DATA IN THIS EXERCISE »
******
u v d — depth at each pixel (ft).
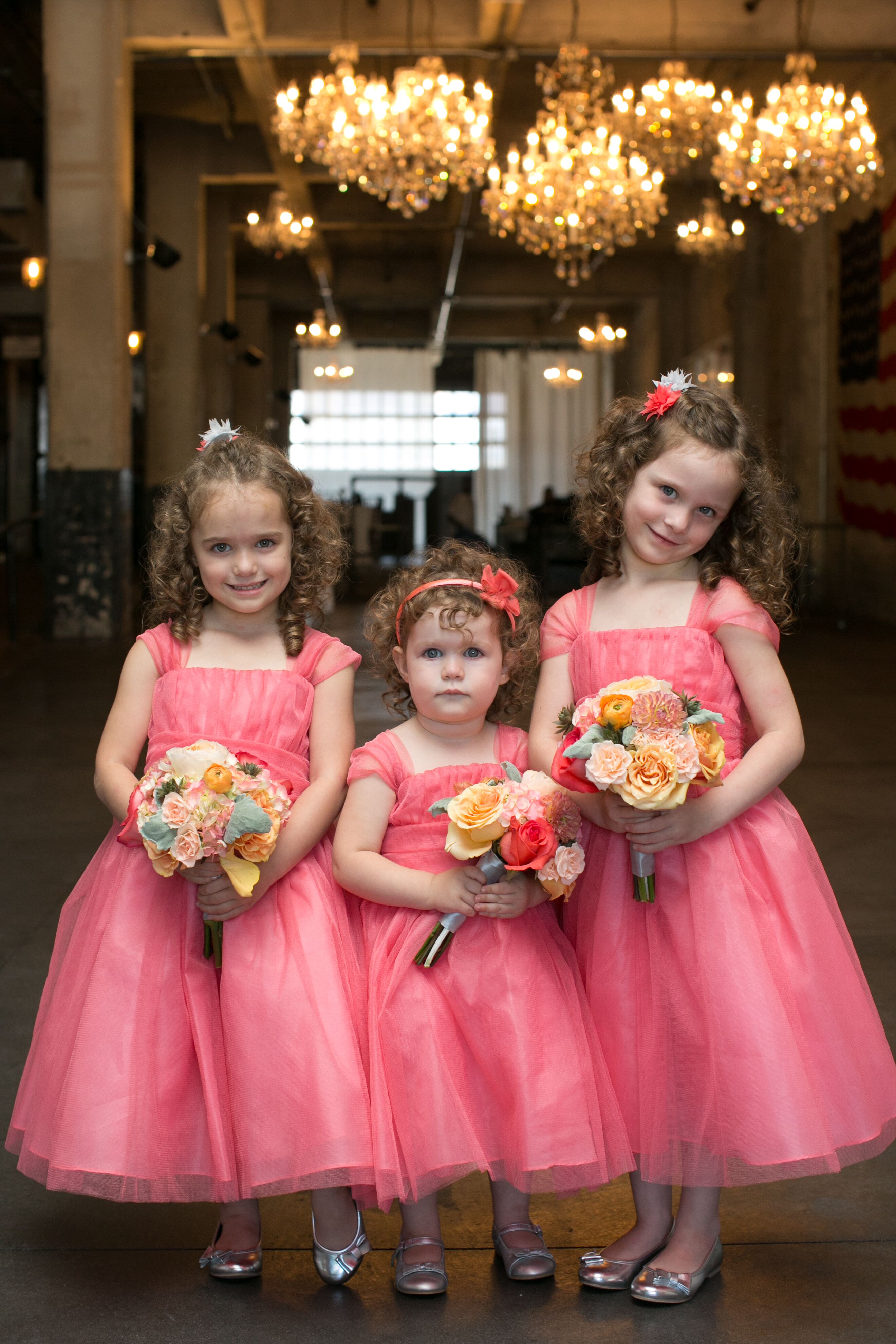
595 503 6.44
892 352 38.01
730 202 50.67
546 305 73.92
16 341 39.14
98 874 6.25
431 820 6.10
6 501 71.82
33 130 50.96
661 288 66.69
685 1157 5.66
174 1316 5.46
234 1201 5.65
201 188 48.11
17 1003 9.08
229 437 6.54
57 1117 5.68
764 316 51.01
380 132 29.19
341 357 88.79
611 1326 5.38
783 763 6.00
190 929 5.92
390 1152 5.41
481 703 6.19
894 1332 5.34
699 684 6.20
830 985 5.79
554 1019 5.72
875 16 34.73
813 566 44.09
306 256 61.72
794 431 45.47
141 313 53.36
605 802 5.71
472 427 89.81
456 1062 5.67
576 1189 5.48
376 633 6.61
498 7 32.55
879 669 28.35
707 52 35.06
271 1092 5.49
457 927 5.79
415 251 66.54
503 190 33.71
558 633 6.66
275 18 34.58
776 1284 5.75
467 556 6.45
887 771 17.69
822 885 6.17
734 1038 5.52
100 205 33.01
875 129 39.45
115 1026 5.66
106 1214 6.48
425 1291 5.63
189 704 6.34
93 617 33.22
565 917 6.39
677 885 5.88
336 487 89.30
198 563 6.49
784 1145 5.37
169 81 43.42
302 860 6.17
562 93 31.94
******
Exactly and in full, write out the lines from the one containing "229 437 6.54" through the end of the listing.

229 437 6.54
57 1117 5.68
764 316 51.01
380 132 29.19
341 357 88.79
611 1326 5.38
783 763 6.00
190 929 5.92
390 1152 5.41
481 703 6.19
894 1332 5.34
699 684 6.20
830 985 5.79
554 1019 5.72
875 16 34.73
813 566 44.09
306 256 61.72
794 431 45.47
141 313 53.36
605 802 5.71
472 427 89.81
456 1062 5.67
576 1189 5.48
376 633 6.61
498 7 32.55
879 669 28.35
707 52 35.06
271 1092 5.49
457 927 5.79
415 251 66.54
503 190 33.71
558 633 6.66
275 18 34.58
776 1284 5.75
467 556 6.45
887 771 17.69
822 885 6.17
734 1038 5.52
100 205 33.01
875 129 39.45
115 1026 5.66
106 1214 6.48
425 1291 5.63
189 704 6.34
93 617 33.22
565 917 6.39
677 885 5.88
336 487 89.30
198 563 6.49
784 1145 5.37
169 81 43.42
302 860 6.17
562 93 31.94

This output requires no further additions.